Japan's auto association chief sees 2014 as turning point for growth
NAGOYA -- Carmakers will play a key role in the nation's economic recovery by spurring consumers to replace more of their 75 million vehicles with newer ones, according to Japan Automobile Manufacturers Association Chairman Akio Toyoda.
"We want (2014) to be the turning point for the recovering Japanese economy, which will grow continuously year after year like a tree putting on rings," Toyoda, who is also president of Toyota Motor, told reporters.
Toyoda did temper this optimism, stressing that while "Japan's economic recovery is palpable," it is still "at the starting line."
Despite planned cuts to vehicle excise taxes, the consumption tax hike taking effect in April will effectively result in a higher levy on all automobiles, leading to an unavoidable dip in new-vehicle sales, he noted. Car companies will push for expanded tax incentives to promote the environmentally friendly offerings they are developing.

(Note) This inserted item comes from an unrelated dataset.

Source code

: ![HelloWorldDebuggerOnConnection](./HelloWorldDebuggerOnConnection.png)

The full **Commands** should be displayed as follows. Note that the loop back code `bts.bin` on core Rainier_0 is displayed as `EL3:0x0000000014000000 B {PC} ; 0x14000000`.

Toyoda foresees the North American market maintaining momentum, although it "would be hard to paint a picture of rapid growth for emerging markets like that seen in the past."
"We will carefully consider what kind of cars people want, taking into account not only sales volume, but also air pollution and accident prevention," he said, emphasizing the need to accommodate the characteristics of various markets.
Toyoda also spoke enthusiastically of working to make such "next-generation mobility" technologies as self-driving and fuel-cell vehicles a reality in time for the 2020 Tokyo Olympics.